◆ AIM OF THE EXERCISE
Retype the rows starting at the line that contains "user to the user betty" and ending at the line that contains "Task 4 - a script", with both of those lines included.
*** Opening of PROVIDED DATA ***
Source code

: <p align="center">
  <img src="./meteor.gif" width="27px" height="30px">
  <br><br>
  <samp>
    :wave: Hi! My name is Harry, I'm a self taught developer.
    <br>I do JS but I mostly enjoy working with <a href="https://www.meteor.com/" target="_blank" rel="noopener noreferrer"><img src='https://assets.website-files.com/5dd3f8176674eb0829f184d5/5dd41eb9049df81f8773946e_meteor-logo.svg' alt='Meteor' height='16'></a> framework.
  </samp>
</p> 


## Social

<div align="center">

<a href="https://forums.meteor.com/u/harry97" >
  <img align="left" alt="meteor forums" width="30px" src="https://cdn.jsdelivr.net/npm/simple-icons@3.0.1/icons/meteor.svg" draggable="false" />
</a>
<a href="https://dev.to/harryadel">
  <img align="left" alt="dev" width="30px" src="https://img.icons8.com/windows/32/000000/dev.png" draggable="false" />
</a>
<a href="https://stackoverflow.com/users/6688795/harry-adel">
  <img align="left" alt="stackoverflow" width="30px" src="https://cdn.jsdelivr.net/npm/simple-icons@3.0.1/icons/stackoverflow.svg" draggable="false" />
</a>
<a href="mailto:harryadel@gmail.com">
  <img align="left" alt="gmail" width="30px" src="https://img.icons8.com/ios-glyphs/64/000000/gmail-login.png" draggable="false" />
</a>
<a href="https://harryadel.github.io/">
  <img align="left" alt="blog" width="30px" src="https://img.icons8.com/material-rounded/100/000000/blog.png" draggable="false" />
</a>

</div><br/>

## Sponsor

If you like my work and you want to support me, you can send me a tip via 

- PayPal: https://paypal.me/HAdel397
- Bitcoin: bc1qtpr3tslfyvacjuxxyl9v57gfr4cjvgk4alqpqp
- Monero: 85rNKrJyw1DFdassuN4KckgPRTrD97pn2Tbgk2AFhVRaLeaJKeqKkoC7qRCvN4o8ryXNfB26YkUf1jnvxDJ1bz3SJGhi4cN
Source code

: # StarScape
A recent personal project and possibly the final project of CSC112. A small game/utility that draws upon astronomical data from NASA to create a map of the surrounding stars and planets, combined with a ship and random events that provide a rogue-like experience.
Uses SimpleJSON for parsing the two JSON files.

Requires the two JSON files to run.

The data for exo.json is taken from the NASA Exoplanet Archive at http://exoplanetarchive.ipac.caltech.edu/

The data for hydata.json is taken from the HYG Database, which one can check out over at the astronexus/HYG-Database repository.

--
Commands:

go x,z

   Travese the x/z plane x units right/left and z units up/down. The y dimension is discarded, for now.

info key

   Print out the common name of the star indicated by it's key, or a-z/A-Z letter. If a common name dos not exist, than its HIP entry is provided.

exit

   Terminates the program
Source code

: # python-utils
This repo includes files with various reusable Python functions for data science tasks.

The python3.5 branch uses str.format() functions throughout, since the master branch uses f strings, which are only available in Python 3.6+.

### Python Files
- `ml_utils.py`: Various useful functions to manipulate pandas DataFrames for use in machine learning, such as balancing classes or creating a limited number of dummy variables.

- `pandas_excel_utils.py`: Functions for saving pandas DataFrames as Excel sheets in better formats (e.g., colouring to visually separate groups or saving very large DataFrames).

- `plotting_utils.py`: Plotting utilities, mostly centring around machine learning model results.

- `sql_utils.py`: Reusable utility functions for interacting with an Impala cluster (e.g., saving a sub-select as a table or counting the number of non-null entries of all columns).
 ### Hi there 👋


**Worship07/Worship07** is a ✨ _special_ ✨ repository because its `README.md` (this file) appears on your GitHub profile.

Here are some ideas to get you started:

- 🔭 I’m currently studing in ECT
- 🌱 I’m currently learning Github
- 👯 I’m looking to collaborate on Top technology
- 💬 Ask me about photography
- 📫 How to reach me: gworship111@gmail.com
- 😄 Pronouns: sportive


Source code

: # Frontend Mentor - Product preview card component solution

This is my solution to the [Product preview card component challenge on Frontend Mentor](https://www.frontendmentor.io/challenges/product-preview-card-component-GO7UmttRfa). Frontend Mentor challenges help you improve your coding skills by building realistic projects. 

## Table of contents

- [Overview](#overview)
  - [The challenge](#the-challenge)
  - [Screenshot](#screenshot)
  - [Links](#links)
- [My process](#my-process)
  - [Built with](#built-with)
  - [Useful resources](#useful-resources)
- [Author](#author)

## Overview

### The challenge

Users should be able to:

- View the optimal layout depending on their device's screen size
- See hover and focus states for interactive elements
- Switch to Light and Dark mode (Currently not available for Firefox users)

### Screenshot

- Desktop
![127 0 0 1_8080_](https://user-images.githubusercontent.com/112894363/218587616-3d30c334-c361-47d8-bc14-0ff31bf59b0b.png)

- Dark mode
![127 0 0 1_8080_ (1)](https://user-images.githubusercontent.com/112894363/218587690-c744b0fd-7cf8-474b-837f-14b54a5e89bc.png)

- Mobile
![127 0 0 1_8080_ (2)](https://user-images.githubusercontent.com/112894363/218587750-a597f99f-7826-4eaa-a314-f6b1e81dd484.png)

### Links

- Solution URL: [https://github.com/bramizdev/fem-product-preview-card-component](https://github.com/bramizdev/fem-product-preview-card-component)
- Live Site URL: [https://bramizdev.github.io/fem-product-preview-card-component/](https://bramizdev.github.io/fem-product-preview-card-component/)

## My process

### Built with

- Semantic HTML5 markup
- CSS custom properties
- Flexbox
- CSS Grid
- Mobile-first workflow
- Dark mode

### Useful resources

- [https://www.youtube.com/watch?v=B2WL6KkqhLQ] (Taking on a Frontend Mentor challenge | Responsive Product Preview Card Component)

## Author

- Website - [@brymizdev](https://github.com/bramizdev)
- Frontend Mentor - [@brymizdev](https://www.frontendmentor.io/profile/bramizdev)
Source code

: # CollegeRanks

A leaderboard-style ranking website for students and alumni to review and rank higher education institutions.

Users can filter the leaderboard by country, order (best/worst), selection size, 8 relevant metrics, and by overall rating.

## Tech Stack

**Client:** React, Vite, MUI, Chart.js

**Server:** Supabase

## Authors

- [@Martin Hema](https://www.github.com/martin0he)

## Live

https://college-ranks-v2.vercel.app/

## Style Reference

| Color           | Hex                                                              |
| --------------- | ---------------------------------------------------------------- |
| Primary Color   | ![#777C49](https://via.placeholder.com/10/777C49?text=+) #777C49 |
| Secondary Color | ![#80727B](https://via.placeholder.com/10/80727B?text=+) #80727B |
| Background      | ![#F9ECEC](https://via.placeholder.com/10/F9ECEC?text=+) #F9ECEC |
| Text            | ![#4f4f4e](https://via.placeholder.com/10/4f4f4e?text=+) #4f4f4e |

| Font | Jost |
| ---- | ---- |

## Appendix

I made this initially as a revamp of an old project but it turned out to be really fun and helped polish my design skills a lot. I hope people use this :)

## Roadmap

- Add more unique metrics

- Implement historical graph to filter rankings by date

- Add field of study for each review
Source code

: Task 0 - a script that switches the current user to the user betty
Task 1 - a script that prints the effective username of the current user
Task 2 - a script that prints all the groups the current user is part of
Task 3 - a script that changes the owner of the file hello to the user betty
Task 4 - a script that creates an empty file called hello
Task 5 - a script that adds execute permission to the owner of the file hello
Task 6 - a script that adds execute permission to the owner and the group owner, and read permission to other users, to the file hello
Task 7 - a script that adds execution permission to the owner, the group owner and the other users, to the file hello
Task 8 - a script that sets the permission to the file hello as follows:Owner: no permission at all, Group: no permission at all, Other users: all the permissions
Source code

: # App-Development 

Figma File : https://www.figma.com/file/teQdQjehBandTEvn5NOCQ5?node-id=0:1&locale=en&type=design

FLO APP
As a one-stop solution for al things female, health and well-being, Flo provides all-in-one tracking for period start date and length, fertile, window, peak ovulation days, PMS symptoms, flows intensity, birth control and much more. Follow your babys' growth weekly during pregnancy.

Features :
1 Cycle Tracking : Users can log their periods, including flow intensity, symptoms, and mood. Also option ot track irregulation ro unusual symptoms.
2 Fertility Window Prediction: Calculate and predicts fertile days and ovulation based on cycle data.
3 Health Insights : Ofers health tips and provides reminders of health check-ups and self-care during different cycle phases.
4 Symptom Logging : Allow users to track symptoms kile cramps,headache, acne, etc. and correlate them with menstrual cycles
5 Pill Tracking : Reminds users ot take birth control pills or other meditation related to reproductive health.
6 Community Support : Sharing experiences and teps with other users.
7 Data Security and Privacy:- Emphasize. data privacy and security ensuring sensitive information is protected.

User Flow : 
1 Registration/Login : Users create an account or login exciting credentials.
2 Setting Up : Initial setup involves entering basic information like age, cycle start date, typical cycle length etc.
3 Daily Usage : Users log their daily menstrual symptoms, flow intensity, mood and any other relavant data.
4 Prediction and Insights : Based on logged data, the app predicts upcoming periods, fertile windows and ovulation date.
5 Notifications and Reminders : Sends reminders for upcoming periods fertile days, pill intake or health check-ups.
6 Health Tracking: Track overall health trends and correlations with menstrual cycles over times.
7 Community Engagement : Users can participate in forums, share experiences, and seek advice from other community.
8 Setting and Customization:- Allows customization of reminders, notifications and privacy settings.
*** Close of PROVIDED DATA ***
◆ ANSWER SPACE
: Task 0 - a script that switches the current user to the user betty
Task 1 - a script that prints the effective username of the current user
Task 2 - a script that prints all the groups the current user is part of
Task 3 - a script that changes the owner of the file hello to the user betty
Task 4 - a script that creates an empty file called hello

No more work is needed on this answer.